## WORK TO BE COMPLETED:
Each line from the top of the listing through the one holding "pararel with Tmux" should be restated word for word, with nothing added and no pictures.
Content starts
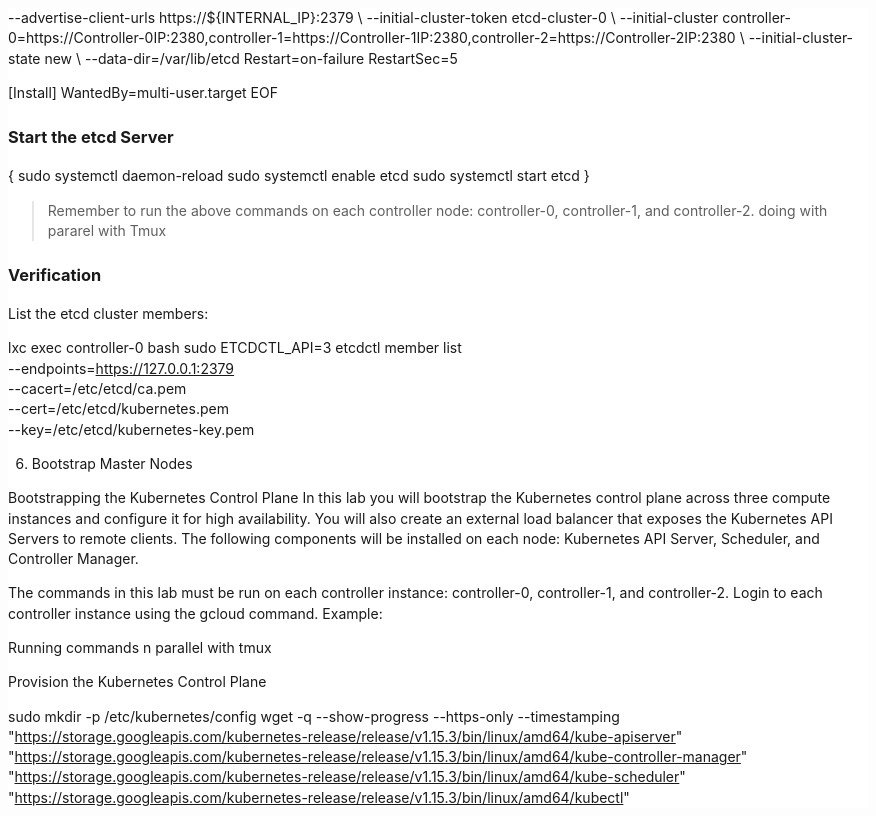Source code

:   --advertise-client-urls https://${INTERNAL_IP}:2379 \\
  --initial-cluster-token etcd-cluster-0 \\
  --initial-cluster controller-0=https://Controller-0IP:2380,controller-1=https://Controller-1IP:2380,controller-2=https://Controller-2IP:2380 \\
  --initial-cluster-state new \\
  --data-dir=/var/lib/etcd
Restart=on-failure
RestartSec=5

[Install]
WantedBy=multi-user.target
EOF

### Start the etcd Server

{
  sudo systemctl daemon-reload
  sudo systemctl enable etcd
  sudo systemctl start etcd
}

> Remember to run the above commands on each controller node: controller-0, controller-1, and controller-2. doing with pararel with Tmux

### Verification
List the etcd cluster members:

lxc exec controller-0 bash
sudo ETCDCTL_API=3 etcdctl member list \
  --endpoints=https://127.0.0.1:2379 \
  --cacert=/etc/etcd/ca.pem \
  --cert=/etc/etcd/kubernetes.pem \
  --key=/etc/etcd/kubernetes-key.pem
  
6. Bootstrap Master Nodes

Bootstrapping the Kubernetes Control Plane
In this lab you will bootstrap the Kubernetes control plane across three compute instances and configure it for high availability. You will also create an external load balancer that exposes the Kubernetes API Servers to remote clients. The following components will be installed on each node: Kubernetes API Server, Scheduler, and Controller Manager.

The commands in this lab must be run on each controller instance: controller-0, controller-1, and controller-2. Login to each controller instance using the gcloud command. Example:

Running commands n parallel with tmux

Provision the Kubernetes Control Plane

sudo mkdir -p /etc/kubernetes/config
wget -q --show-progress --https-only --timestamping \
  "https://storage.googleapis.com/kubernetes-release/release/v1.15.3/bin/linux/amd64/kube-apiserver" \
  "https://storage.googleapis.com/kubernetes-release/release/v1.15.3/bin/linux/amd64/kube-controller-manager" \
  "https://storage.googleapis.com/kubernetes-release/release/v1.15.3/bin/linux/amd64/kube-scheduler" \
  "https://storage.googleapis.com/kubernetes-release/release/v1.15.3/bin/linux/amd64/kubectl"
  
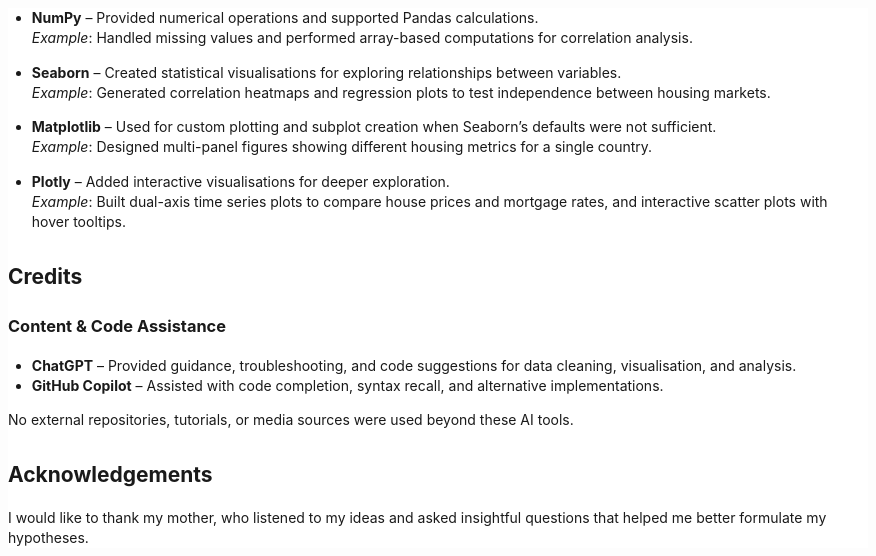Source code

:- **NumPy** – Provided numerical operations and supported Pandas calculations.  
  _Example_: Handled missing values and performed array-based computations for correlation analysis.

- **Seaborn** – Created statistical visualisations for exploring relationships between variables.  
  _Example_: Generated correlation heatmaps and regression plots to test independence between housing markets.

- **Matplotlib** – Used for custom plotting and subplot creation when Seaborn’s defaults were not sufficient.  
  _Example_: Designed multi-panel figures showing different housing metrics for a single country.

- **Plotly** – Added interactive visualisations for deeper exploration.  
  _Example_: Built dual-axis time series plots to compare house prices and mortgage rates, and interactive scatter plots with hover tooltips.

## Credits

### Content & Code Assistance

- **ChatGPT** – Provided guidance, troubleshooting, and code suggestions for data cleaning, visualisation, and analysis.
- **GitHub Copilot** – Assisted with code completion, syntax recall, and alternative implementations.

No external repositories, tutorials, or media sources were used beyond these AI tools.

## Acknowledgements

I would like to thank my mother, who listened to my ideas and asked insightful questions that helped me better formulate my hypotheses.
Content ends
## TASK SOLUTION:
Source code

:   --advertise-client-urls https://${INTERNAL_IP}:2379 \\
  --initial-cluster-token etcd-cluster-0 \\
  --initial-cluster controller-0=https://Controller-0IP:2380,controller-1=https://Controller-1IP:2380,controller-2=https://Controller-2IP:2380 \\
  --initial-cluster-state new \\
  --data-dir=/var/lib/etcd
Restart=on-failure
RestartSec=5

[Install]
WantedBy=multi-user.target
EOF

### Start the etcd Server

{
  sudo systemctl daemon-reload
  sudo systemctl enable etcd
  sudo systemctl start etcd
}

> Remember to run the above commands on each controller node: controller-0, controller-1, and controller-2. doing with pararel with Tmux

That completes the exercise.